The two leaders were to sign agreements on defence, terrorism and the construction of Britain's Hinkley Point nuclear reactor by France's EDF power company.
They also intend to invest two million euros in developing next-generation military drones.
But they also addressed the migrant crisis in Europe.
Hollande warned of "consequences" for the management of migrants with Britain if the country voted to leave the European Union after meeting Cameron.
"I don't want to scare you but to tell the truth, there will be consequences ... including on the question of people ... the way in which we manage migration issues," he told repoters.
Analysts said that other European countries will demand action from both countries.
"It is quite likely that France and the UK will both come under a certain amount of pressure from all the European leaders to play a bigger role within the migration crisis," Susi Dennison, a senior policy fellow at European Council on Foreign Relations, told RFI.
"Various things are being discussed at leaders' level at the moment ahead of the migration summit next week, including the idea of a kind of a bigger package on resettlements."
The question affects people in refugee camps in Turkey and possibly Lebanon and Jordan.
"This is something which a number of European states, from the Netherlands' presidency and the German leadership as well, are keen to see other EU states play more of a role," Dennison says. "So I think it's possible that more might be asked of UK and France in that context and those questions will be on the agenda too."
There is also Calais.
Britain has already contributed more than 60 million euros and will now provide an extra 20 million around, according to French European Affairs Minister Harlem Désir.
But what people on the ground really hope for is a proper implementation of measures to help reunite families.
"We need to open safe and legal routes from France, from Calais and from Dunkirk, to the UK for families to reunite," Jean Francois Dubost, the head of the Uprooted People Programme for Amnesty International France, told RFI.
This is a shared responsibility, he argues.
"The French are not so good at explaining or trying to implement the different procedures that already exist to help families getting together ... But also the UK have to give a clear message that they are ready now to help people to be reunified and to put an end to this situation where people are just separated by the sea."
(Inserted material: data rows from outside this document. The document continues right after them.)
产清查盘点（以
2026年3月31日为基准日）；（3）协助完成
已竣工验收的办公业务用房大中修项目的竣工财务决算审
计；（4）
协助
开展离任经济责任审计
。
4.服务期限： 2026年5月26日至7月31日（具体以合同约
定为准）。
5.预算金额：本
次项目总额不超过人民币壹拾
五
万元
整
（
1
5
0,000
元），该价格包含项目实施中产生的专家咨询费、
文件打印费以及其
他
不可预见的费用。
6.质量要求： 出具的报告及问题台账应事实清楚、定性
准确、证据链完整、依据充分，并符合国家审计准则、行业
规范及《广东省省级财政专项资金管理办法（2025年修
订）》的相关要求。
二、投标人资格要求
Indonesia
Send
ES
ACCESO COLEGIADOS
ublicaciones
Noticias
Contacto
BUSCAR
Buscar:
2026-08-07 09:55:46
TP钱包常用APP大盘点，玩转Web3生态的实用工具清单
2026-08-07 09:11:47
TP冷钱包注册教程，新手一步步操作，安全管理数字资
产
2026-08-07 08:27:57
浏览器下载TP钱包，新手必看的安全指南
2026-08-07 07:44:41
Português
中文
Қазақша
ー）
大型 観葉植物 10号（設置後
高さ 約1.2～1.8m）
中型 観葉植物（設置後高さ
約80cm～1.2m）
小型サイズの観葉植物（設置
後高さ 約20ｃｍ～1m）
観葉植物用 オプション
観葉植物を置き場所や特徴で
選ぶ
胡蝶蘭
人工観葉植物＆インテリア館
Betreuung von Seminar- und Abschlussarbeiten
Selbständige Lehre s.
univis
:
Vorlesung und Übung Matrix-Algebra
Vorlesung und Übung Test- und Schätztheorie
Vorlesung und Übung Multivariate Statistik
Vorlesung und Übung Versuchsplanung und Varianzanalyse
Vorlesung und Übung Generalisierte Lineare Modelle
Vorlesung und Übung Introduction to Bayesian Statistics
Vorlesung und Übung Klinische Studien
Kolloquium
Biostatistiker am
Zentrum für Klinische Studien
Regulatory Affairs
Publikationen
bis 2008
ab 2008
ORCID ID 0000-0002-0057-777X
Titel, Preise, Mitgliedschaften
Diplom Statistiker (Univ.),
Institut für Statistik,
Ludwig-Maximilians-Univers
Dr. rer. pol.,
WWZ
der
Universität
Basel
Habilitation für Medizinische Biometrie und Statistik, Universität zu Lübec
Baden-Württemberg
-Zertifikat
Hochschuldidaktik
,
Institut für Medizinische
The possibility of Brexit is making the French government nervous.
Economy Minister Emmanuel Macron earlier said that the day this relationship unravels, migrants will no longer be in Calais, adding that France would also roll out a "red carpet" to London's bankers if the UK voted to leave the EU.
"The balance of probabilities from the polling now is that the Brexit won't happen," Anand Menon, the director of the UK in a Changing Europe Initiative, told RFI. "If it does happen, it's really hard to see the consequences because it will require renegotiation of the relationship with the EU and no one knows how that would go.
"In terms of Franco-British relations, you could look at this in two ways. You can either say, 'If Britain votes to leave, the French would be tempted to punish us by closing down the Calais camp'. The other way of looking at it is if Britain leaves the EU, the bilateral relationship with France will become even more important to both countries. In fact that would give insentive not to do anything to upset that relationship."
All of this ties in with the migrant crisis as well.
"How the migrant crisis plays out in the next few months in Europe is going to have quite a bearing on the referendum as a whole because this is the very visible face of Europe at the moment in the UK and it is creating a lot of concern," said Susi Dennison.
"It is one of the central questions the politicians, on both the in and out campaign, will have to address, the extent to which we are more able to control our borders inside or outside the EU."